The G20 Leaders’ Summit on September 9 and 10, 2023, adequately highlighted India’s capacity as the grouping’s president to create a unique platform to spearhead discussions on pressing global issues, and emerge with a consensus in the form of the Leaders’ Declaration. The G20’s core objective of fostering international economic cooperation is built upon the imperatives of multifaceted economic concerns spanning trade, finance, sustainability and climate change.

The question that looms large is what is there for the common man and the poor in all this?

The Indian G20 presidency has placed inclusivity at the forefront of its agenda, seeking to amplify public concerns within high-level discussions. Through establishing 11 Engagement Groups, diverse segments of society, ranging from students and youth to women, the private sector, academics, and civil society, have actively participated in substantive discussions on critical issues. This “bottom-up” approach magnifies the voices of Indian citizens on the global stage.

Human capital

Further, India has showcased its vast potential in terms of both human and natural capital. Boasting the highest growth rate among major global economies, standing at 7.2 per cent for the financial year 2022-23, underscores India’s economic resilience even amidst global challenges. The ‘China plus one’ strategy adopted by international companies, aiming to diversify production away from China, is poised to benefit India significantly, leading to increased investments. These investments, in turn, are expected to generate more jobs and drive domestic economic growth.

India’s burgeoning global profile will positively impact various segments of society. India’s active engagement in free trade agreements and economic partnerships with nations such as the UAE, Australia, and the UK will influence the entire commodity value chain within the domestic economy. Such agreements benefit the urban middle class by offering cheaper choices.

Foreign investments contribute to job creation, fostering competitiveness in the labour market and leading to higher wages for factory and service sector workers. Moreover, foreign businesses often bring improved procurement practices, benefiting farmers and the agricultural community.

The prominence of the G20 and India’s pivotal role within it holds significant implications for poverty alleviation. Sustainable Development Goal 1 (SDG 1) underscores “no poverty”, a foundational aspect of global development governance. India has not only advocated for the concerns of the impoverished but has also championed the entire UN Sustainable Development Agenda 2030. India’s geopolitical and geoeconomic standing within the G20 can attract investments that lead to job creation and poverty reduction.

Voice of the Global South

India’s economic prowess, historical commitment, diverse representation, advocacy for vulnerable nations, and multifaceted diplomacy collectively position it favourably as a representative of the Global South within the G20. This enables India to contribute effectively to discussions and initiatives benefiting developing nations and addressing their unique challenges on the international stage.

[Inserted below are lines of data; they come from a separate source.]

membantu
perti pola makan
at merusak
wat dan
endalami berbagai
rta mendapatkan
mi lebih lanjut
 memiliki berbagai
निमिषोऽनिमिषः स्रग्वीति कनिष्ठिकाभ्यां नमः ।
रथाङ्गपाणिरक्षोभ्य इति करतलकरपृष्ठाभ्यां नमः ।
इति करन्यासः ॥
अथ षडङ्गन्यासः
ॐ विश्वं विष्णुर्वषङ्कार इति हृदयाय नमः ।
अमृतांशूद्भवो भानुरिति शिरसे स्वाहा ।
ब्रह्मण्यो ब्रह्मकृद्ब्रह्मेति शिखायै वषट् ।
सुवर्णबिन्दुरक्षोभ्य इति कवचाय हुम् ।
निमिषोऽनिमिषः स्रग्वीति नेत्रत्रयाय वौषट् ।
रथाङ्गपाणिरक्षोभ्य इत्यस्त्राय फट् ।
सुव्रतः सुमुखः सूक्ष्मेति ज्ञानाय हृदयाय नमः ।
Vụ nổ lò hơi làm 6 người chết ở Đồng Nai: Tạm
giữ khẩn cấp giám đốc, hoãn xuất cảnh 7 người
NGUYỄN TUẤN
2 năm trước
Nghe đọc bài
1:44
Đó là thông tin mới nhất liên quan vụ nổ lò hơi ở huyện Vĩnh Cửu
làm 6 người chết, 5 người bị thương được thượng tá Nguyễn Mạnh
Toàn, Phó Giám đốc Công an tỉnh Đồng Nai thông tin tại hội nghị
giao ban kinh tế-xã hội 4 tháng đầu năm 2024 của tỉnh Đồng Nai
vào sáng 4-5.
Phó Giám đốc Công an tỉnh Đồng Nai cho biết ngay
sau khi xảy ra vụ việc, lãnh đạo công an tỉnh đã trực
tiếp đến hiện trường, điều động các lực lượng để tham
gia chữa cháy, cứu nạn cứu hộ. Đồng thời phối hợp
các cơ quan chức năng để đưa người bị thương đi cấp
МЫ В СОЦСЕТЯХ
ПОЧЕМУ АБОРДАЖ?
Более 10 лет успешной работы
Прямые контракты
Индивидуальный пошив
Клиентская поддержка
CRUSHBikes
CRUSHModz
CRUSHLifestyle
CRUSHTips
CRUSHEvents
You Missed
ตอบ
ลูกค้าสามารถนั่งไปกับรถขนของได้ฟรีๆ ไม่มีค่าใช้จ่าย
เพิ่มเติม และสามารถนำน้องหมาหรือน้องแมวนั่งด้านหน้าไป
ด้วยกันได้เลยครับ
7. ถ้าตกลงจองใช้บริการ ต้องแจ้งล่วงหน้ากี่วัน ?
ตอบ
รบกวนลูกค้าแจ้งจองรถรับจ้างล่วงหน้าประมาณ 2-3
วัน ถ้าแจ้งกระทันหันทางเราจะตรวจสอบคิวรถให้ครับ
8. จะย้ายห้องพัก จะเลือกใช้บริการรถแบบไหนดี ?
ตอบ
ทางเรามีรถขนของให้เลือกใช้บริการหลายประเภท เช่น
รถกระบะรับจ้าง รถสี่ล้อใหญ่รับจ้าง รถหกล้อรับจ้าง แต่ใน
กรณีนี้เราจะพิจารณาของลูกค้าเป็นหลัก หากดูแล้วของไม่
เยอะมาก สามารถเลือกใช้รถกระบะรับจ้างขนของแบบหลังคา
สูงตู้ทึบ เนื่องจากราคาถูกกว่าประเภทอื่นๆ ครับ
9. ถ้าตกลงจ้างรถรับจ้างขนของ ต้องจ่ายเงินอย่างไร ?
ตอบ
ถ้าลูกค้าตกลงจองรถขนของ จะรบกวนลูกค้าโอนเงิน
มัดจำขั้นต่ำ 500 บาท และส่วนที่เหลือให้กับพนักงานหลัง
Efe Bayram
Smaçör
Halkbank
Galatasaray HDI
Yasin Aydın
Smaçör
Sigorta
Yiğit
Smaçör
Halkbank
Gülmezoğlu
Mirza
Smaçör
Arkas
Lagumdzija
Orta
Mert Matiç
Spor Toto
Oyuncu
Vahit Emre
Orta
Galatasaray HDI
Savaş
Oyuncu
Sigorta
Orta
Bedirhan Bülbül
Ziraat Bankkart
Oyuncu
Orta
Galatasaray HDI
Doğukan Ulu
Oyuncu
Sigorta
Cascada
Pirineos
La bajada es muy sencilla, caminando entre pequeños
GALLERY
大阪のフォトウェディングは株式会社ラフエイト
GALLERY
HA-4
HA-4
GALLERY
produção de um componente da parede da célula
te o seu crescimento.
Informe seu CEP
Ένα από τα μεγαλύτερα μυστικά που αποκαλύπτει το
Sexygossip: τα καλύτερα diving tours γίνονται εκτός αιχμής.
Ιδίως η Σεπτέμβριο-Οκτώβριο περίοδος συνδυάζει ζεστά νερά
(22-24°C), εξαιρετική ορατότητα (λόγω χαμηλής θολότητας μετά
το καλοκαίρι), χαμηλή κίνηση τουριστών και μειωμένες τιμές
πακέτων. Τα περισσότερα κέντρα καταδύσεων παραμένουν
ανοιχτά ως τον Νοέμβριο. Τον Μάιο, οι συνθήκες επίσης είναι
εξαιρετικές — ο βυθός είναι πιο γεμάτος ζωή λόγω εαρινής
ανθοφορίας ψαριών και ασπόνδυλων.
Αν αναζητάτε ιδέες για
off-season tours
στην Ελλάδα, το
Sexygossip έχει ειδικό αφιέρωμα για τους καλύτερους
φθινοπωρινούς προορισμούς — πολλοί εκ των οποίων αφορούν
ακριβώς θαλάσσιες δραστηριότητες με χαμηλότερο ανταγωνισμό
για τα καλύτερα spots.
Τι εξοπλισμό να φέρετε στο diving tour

In essence, India’s position as the “Voice of the Global South” within the G20 is not merely symbolic; it represents an opportunity to advocate for policies and initiatives that prioritise the well-being and development of developing and emerging economies. Two issues stand out here: acknowledging and bringing women to the forefront of development discourse and governance (something that affects and will affect our lives and livelihoods); and including the African landmass.

Therefore the Indian G20 presidency signifies far more than a display of diplomatic prowess. It encapsulates India’s influence wielded to address pressing issues that resonate with both its citizens and the global community India’s commitment to inclusivity and economic strength is poised to yield tangible outcomes such as increased investments, job opportunities, income growth, and poverty reduction.

This ascension on the global stage isn’t a privilege reserved for a few; its dividends extend to the ordinary citizen, the diligent farmer, the industrious factory worker, and the aspiring urban middle class. The G20, under India’s leadership, has become a beacon of hope for a more prosperous and equitable world.